Supplied material:
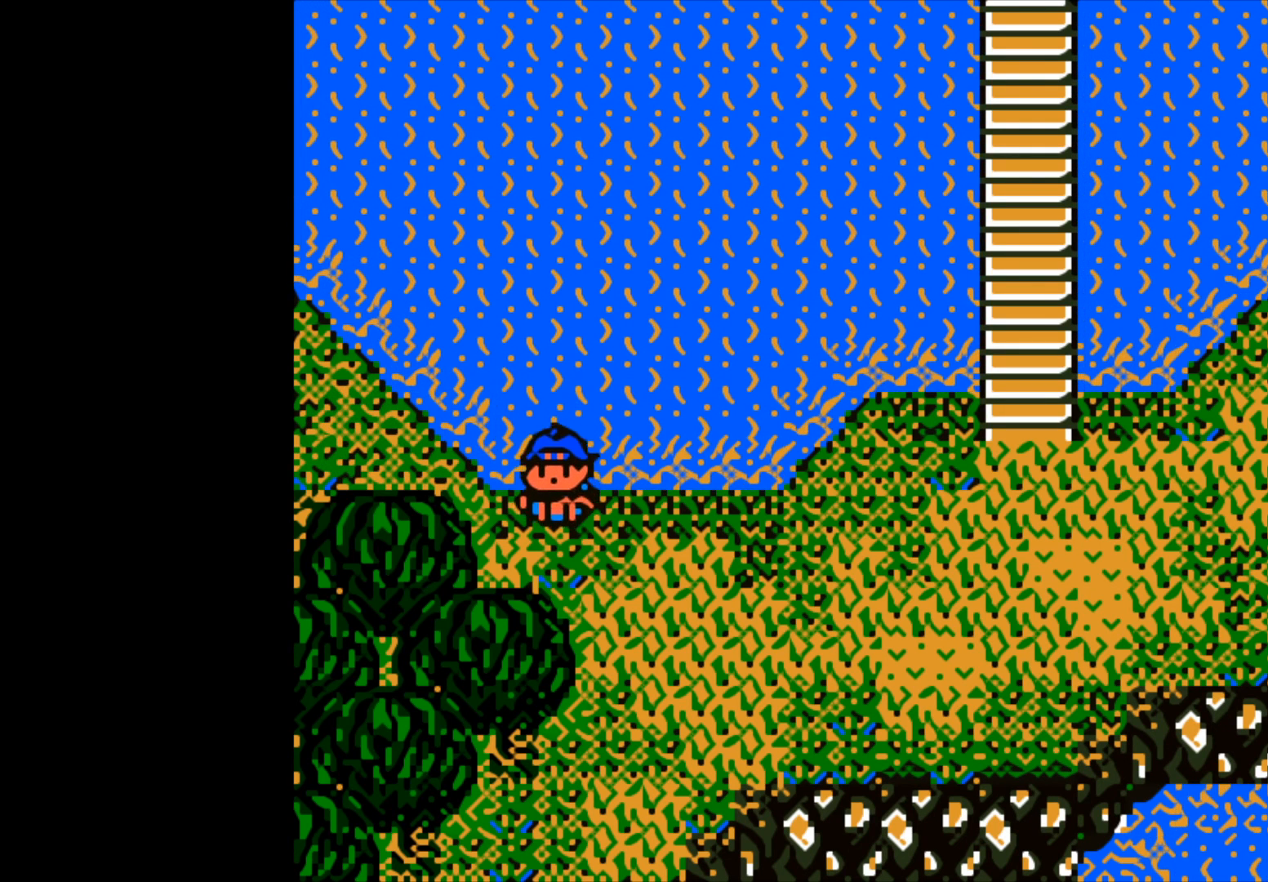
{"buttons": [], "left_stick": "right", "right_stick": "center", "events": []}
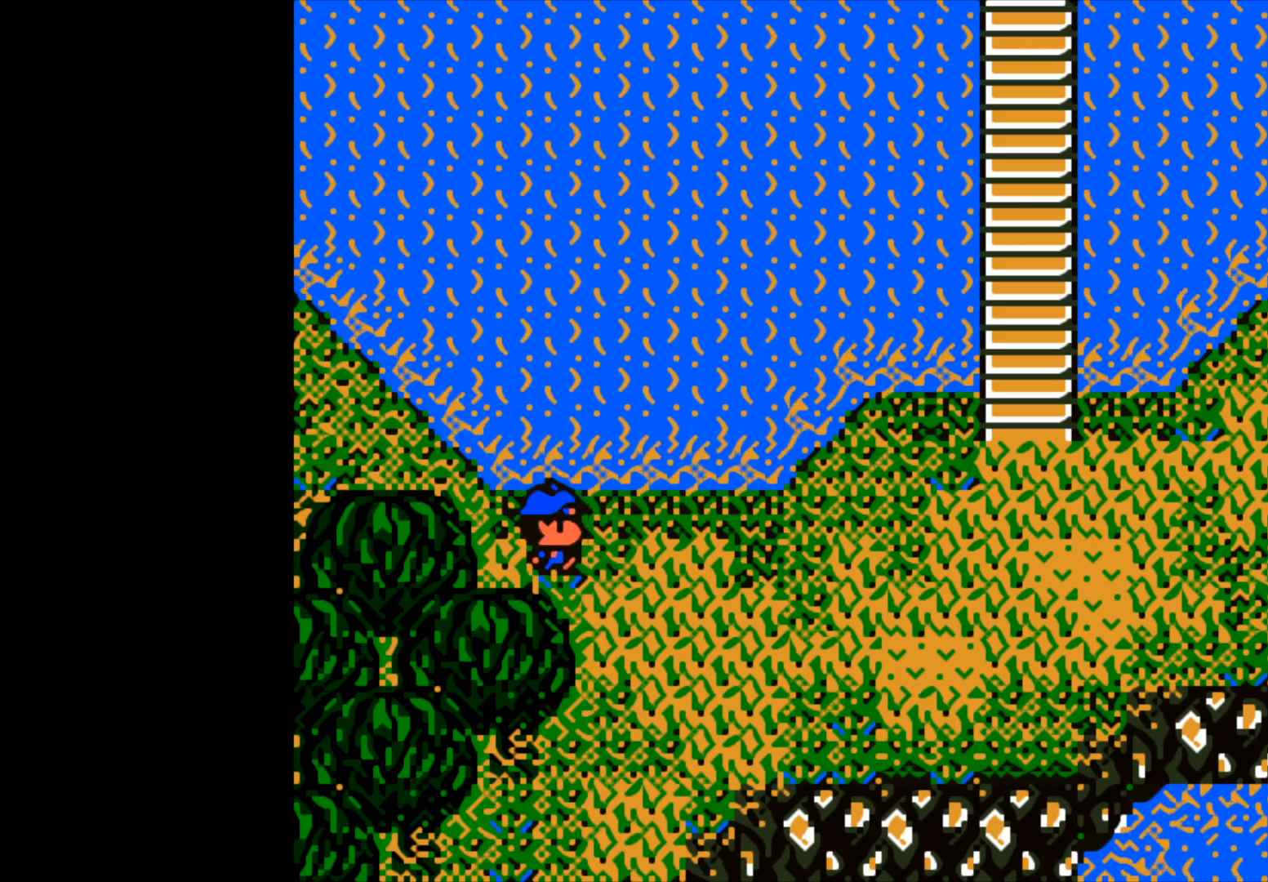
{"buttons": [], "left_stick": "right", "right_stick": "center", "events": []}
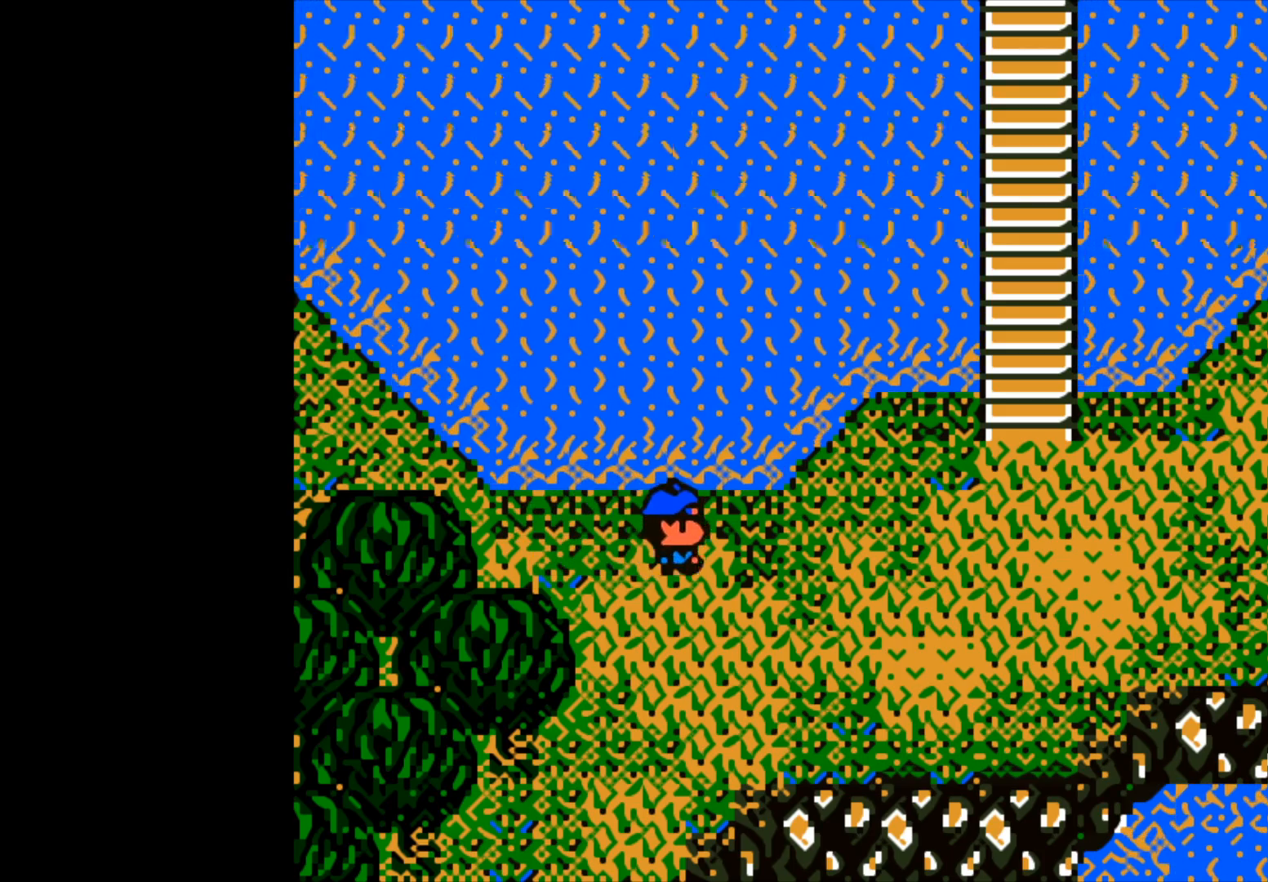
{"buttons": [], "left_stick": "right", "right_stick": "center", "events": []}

Problem: With the pictures left out, transcribe the material exactly.

Exercise answer:
{"buttons": [], "left_stick": "right", "right_stick": "center", "events": []}
{"buttons": [], "left_stick": "right", "right_stick": "center", "events": []}
{"buttons": [], "left_stick": "right", "right_stick": "center", "events": []}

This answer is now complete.